=== EXTRAIT DU TEXTE ===
Invoquant les dispositions de l'article 122 du code de procédure civile, les sociétés Axyalis et MMA affirment que l'action engagée par Mme X. épouse Y. est irrecevable faute d'avoir respecté la procédure de conciliation préalable obligatoire prévu par la lettre de mission de suivi patrimonial signée par l'appelante.

Elles font valoir que le changement de dénomination de l'instance de conciliation (devenue CNCGP, Chambre nationale des conseils de gestion de patrimoine, au lieu de CIP, Chambre des indépendants du patrimoine) est sans incidence sur la validité et l'opposabilité de la clause à Mme X. épouse Y.

Elles soutiennent que la clause litigieuse n'avait pas vocation à instituer une médiation des litiges de consommation et n'est pas donc pas abusive au sens de l'article R. 212-2 du code de la consommation.

Mme X. épouse Y. rétorque que la clause de conciliation qui lie la victime et l'assuré n'est pas invocable par l'assureur mis en cause dans le cadre d'une action directe.

Elle souligne avoir tenté de rechercher un arrangement amiable et en déduit qu'aucune irrecevabilité ne peut plus donc être invoquée par les sociétés MMA et Axyalis à ce titre.

L'appelante soutient ensuite que la clause litigieuse vise une information de la commission arbitrage de la Chambre des indépendants du patrimoine, qui n'est pas assimilable à une obligation de saisine à titre de conciliation et précise qu'il ne saurait lui être reproché, sur le fondement de l'article 1193 du code civil, de n'avoir pas saisi la Chambre nationale des conseils de gestion de patrimoine.

Elle fait valoir que la société Axyalis n'a pas satisfait à son obligation de proposer une médiation de la consommation et que la Chambre nationale des conseils de gestion de patrimoine n'était pas inscrite sur la liste des médiateurs de la consommation et ne pouvait donc intervenir dans ce type de litige, outre que les clauses de règlement amiable obligatoires dans les litiges de consommation constituent des clauses abusives.

Sur ce,

En vertu des dispositions de l'article 122 du code de procédure civile, « constitue une fin de non-recevoir tout moyen qui tend à faire déclarer l'adversaire irrecevable en sa demande, sans examen au fond, pour défaut de droit d'agir, tel le défaut de qualité, le défaut d'intérêt, la prescription, le délai préfix, la chose jugée ».

Il résulte des articles 122 et 124 du code de procédure civile que les fins de non-recevoir ne sont pas limitativement énumérées ; que, licite, la clause d'un contrat instituant une procédure de conciliation obligatoire et préalable à la saisine du juge, dont la mise en œuvre suspend jusqu'à son issue le cours de la prescription, constitue une fin de non-recevoir qui s'impose au juge si les parties l'invoquent (Cass., ch. mixte, 14 février 2003, n° 00-19.423).
=== DONNÉES FOURNIES ===
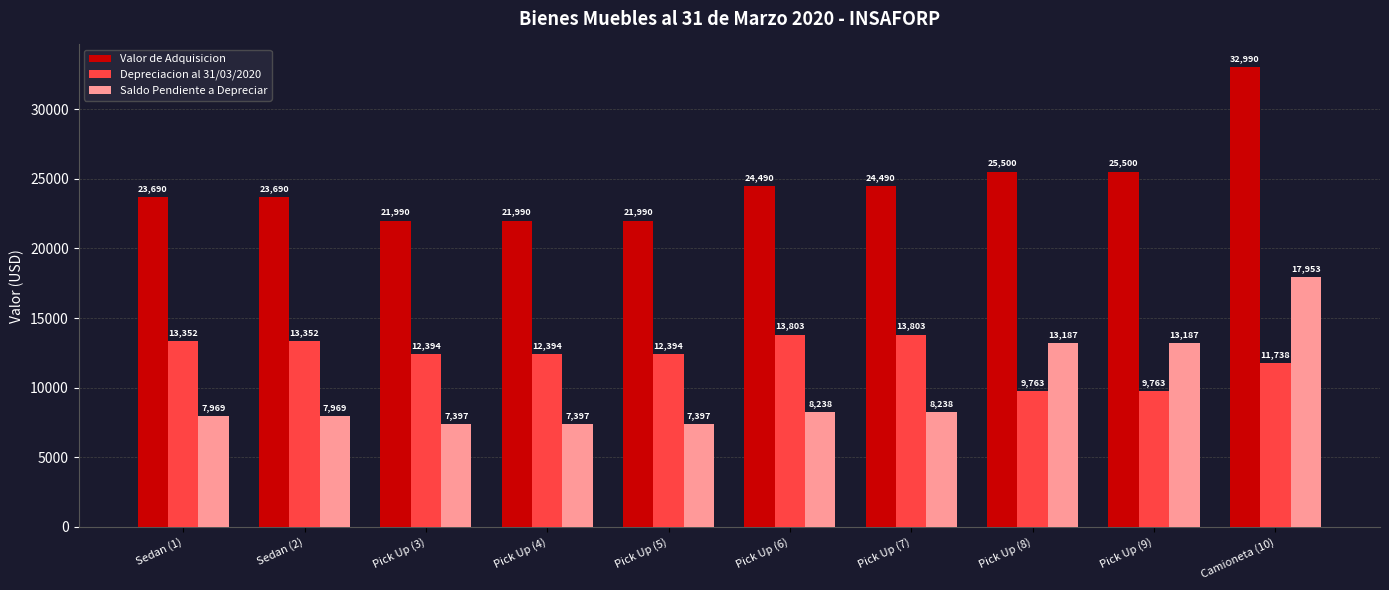

The Depreciacion al 31/03/2020 series shows 19316 at Pick Up (5). True or false?

False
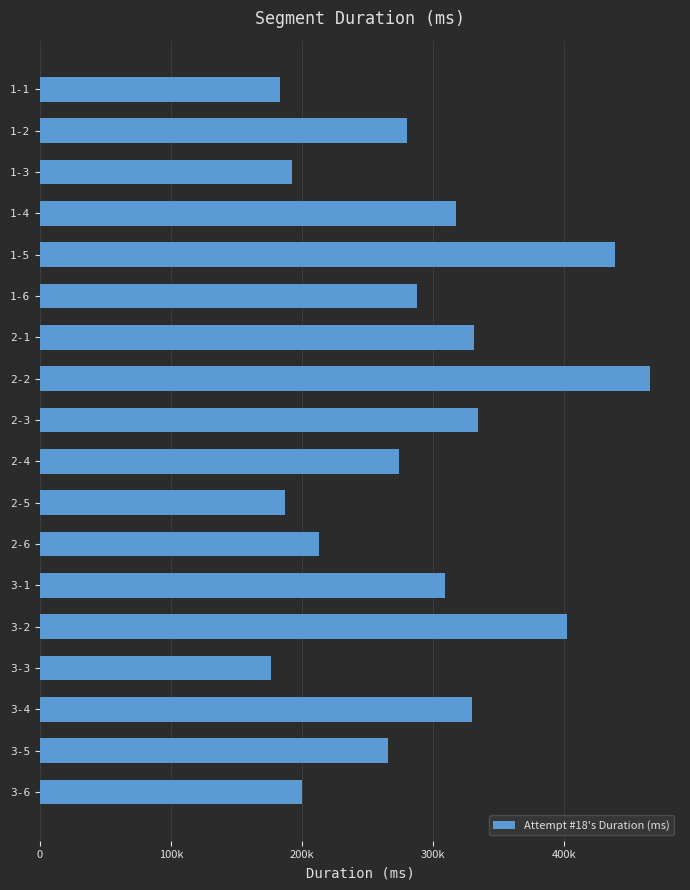

Does the chart contain any negative values?

No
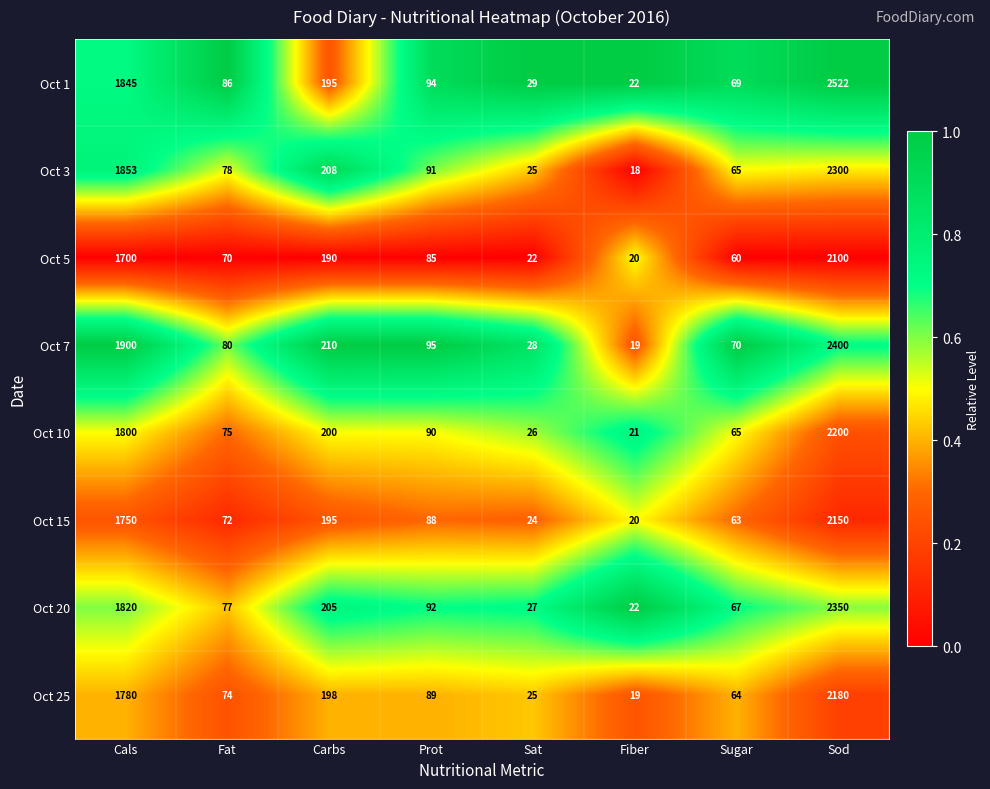

Rank the categories by Oct 5 value from lowest to highest.

Fiber, Sat, Sugar, Fat, Prot, Carbs, Cals, Sod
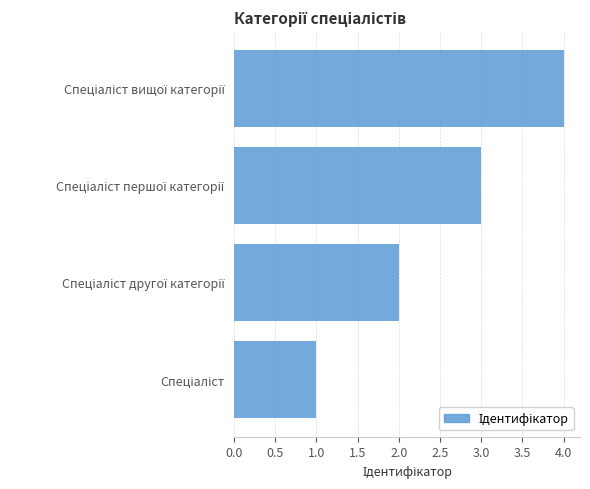

What is the sum of all values?

10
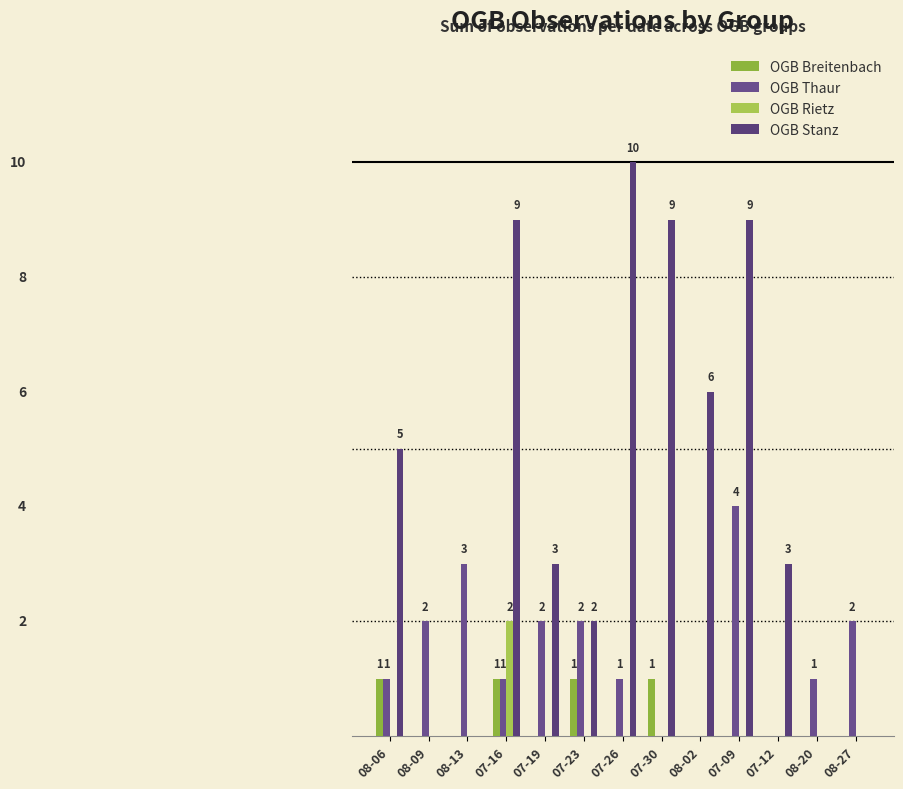

Which series has the largest range (max minus min)?

OGB Stanz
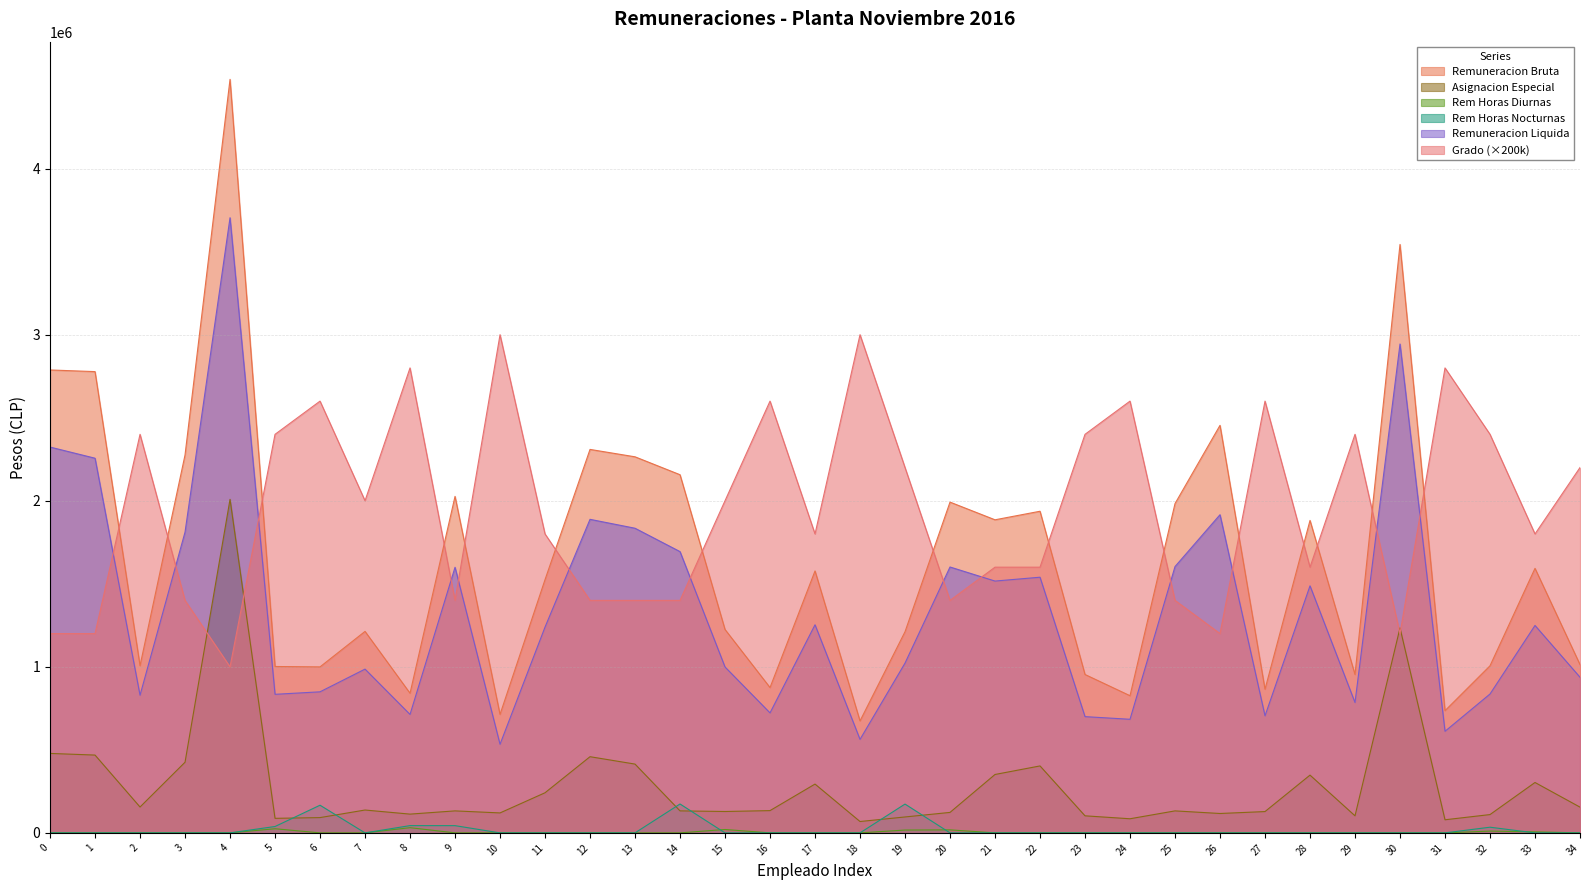

Which series has the largest range (max minus min)?

Remuneracion Bruta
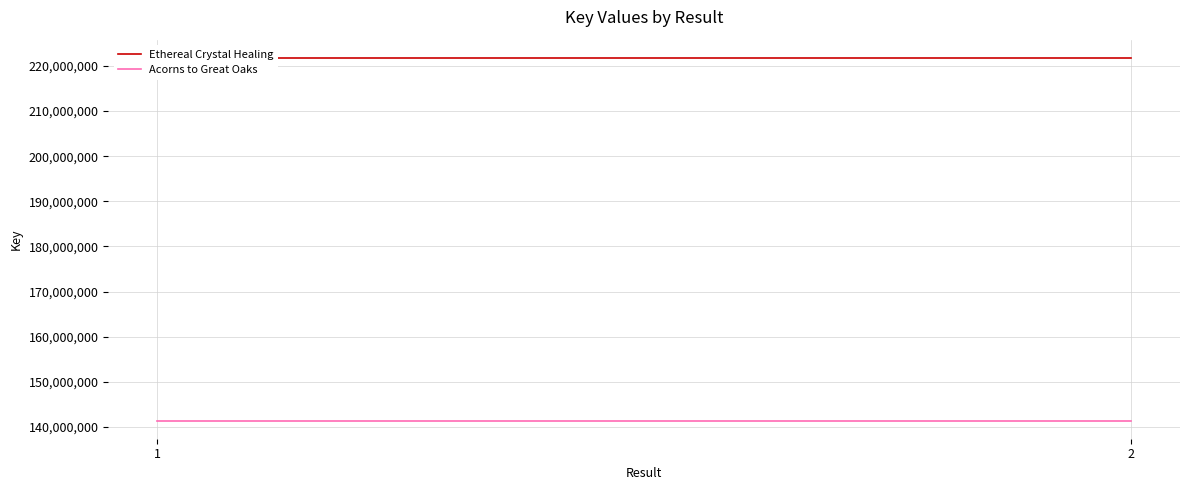

What is the sum of the Ethereal Crystal Healing values at 1 and 2?

443606758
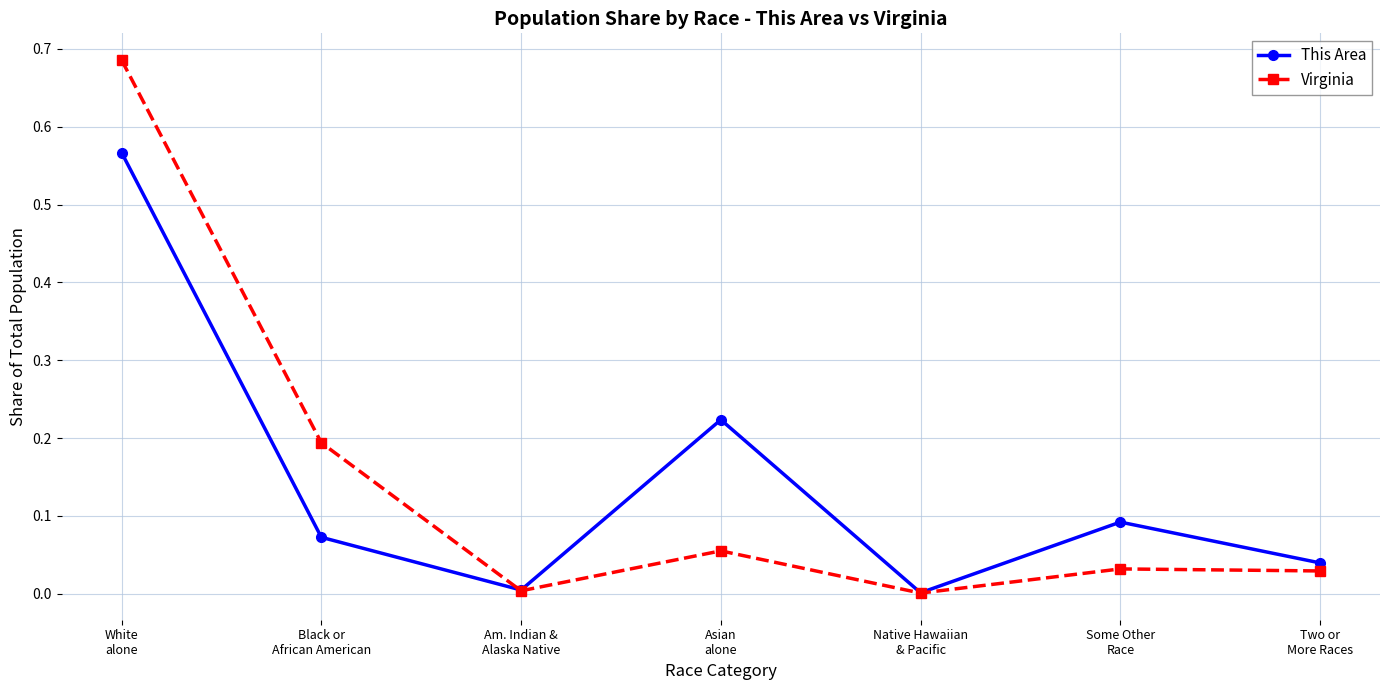

Which series has the widest spread of values?

Virginia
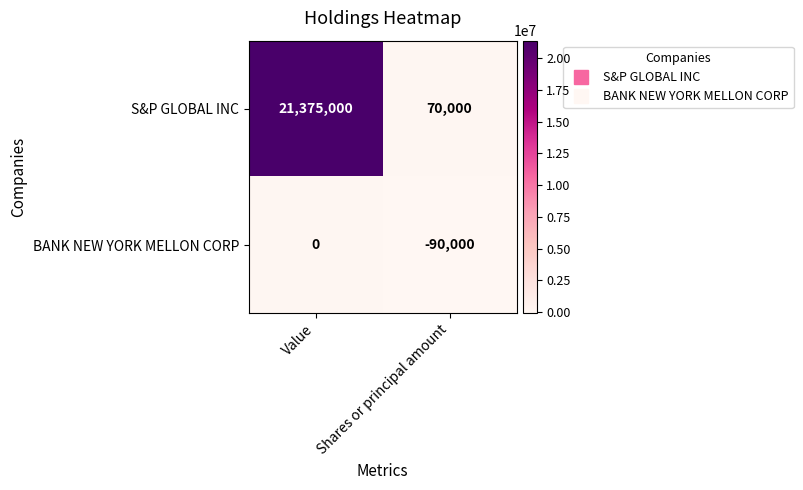

What is the sum of the S&P GLOBAL INC values at Shares or principal amount and Value?

21445000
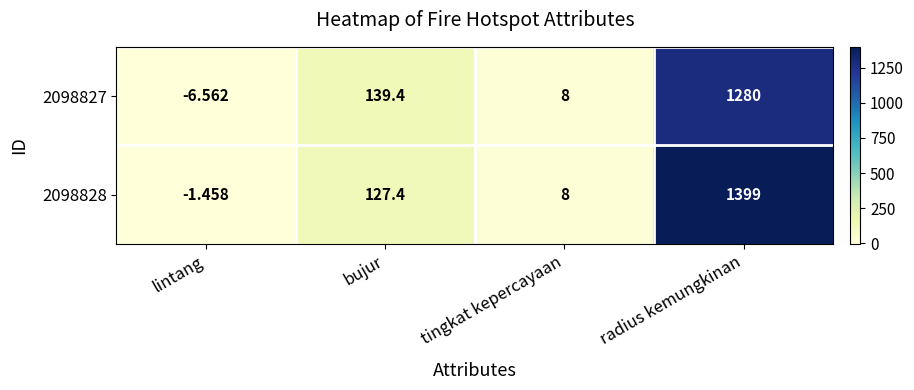

Where does the 2098828 series first go above 127?

bujur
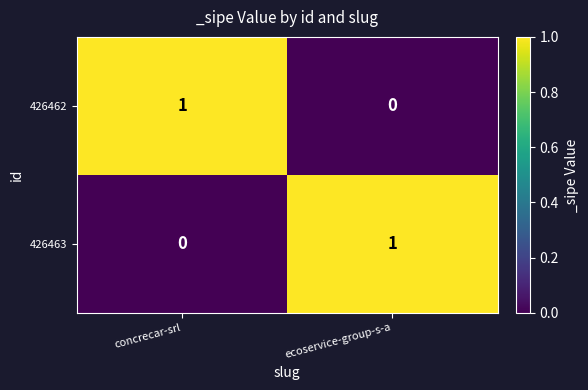

Reading right to left, what are all the values shown in this chart?

426462: ecoservice-group-s-a=0	concrecar-srl=1
426463: ecoservice-group-s-a=1	concrecar-srl=0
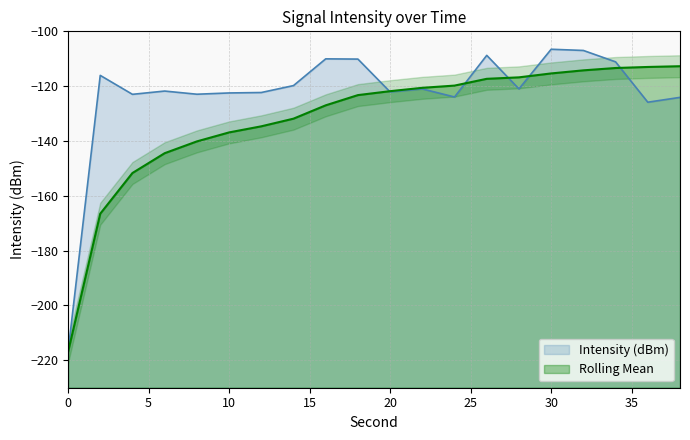

Reading left to right, list all the values displayed in this chart.

Intensity (dBm): -217.0	-116.1	-123.0	-121.8	-122.9	-122.5	-122.3	-119.8	-110.0	-110.1	-122.1	-121.0	-123.9	-108.8	-121.0	-106.5	-107.0	-111.1	-125.9	-124.1
Rolling Mean: -217.0	-166.5	-151.7	-144.5	-140.2	-136.9	-134.6	-131.9	-127.0	-123.3	-121.8	-120.6	-119.8	-117.3	-116.8	-115.4	-114.2	-113.4	-113.0	-112.7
===
LISTE DES CONSIGNES:
1: Répondez aux questions suivantes sur l'extrait relatif à la clause de conciliation :
(a) Quelle est la nouvelle dénomination de l'instance de conciliation ?
(b) Sur quel article du code civil l'appelante se fonde-t-elle pour dire qu'on ne peut lui reprocher de n'avoir pas saisi cette instance ?
(c) Quelle décision est citée à la fin de l'extrait ?
2: Dites si chaque affirmation ci-dessous est conforme à l'extrait relatif à la clause de conciliation, en citant les mots qui permettent de trancher :
(a) Pour les sociétés Axyalis et MMA, le changement de dénomination de l'instance de conciliation remet en cause la validité de la clause.
(b) Mme X. épouse Y. dit avoir tenté de rechercher un arrangement amiable.
(c) D'après les articles 122 et 124 du code de procédure civile, les fins de non-recevoir sont limitativement énumérées.
3: Rédigez la suite de l'extrait relatif à la clause de conciliation, à partir de sa dernière phrase.

RÉPONSES DANS L'ORDRE:
1:
(a) CNCGP, Chambre nationale des conseils de gestion de patrimoine (au lieu de CIP, Chambre des indépendants du patrimoine).
(b) L'article 1193 du code civil.
(c) Cass., ch. mixte, 14 février 2003, n° 00-19.423.

2:
(a) Non : « est sans incidence sur la validité et l'opposabilité de la clause à Mme X. épouse Y. »
(b) Oui : « Elle souligne avoir tenté de rechercher un arrangement amiable ».
(c) Non : « les fins de non-recevoir ne sont pas limitativement énumérées ».

3:
L'irrecevabilité n'est encourue en cas d'inobservation de la clause que si celle-ci détaille les conditions particulières de sa mise en œuvre.

En l'espèce, le 13 février 2009, Mme X. épouse Y. a signé une lettre de mission de suivi patrimonial stipulant notamment : « en cas de litige, les parties contractantes s'engagent à rechercher en premier lieu un arrangement amiable puis en second lieu d'informer la commission Arbitrage et discipline de la Chambre des Indépendants du Patrimoine ([Adresse 1]). Ce n'est qu'en cas d'échec de cet arrangement amiable que le litige pourrait être porté devant les tribunaux compétents. »

Il convient de constater que les modalités de l'« arrangement amiable », que les parties se sont engagées à rechercher en cas de différend ne sont pas définies, de même que n'est prévue qu'une simple « information » à une commission d'arbitrage et de discipline.

En outre, cette clause ne manifeste pas plus de manière non équivoque la volonté par les parties de subordonner une action judiciaire à une tentative de conciliation alors qu'aucune sanction n'est prévue.

Dès lors, cette clause ne peut être assimilée à une procédure de conciliation préalable et le non-respect allégué de cette disposition ne peut caractériser une fin de non-recevoir. Ce moyen sera donc rejeté.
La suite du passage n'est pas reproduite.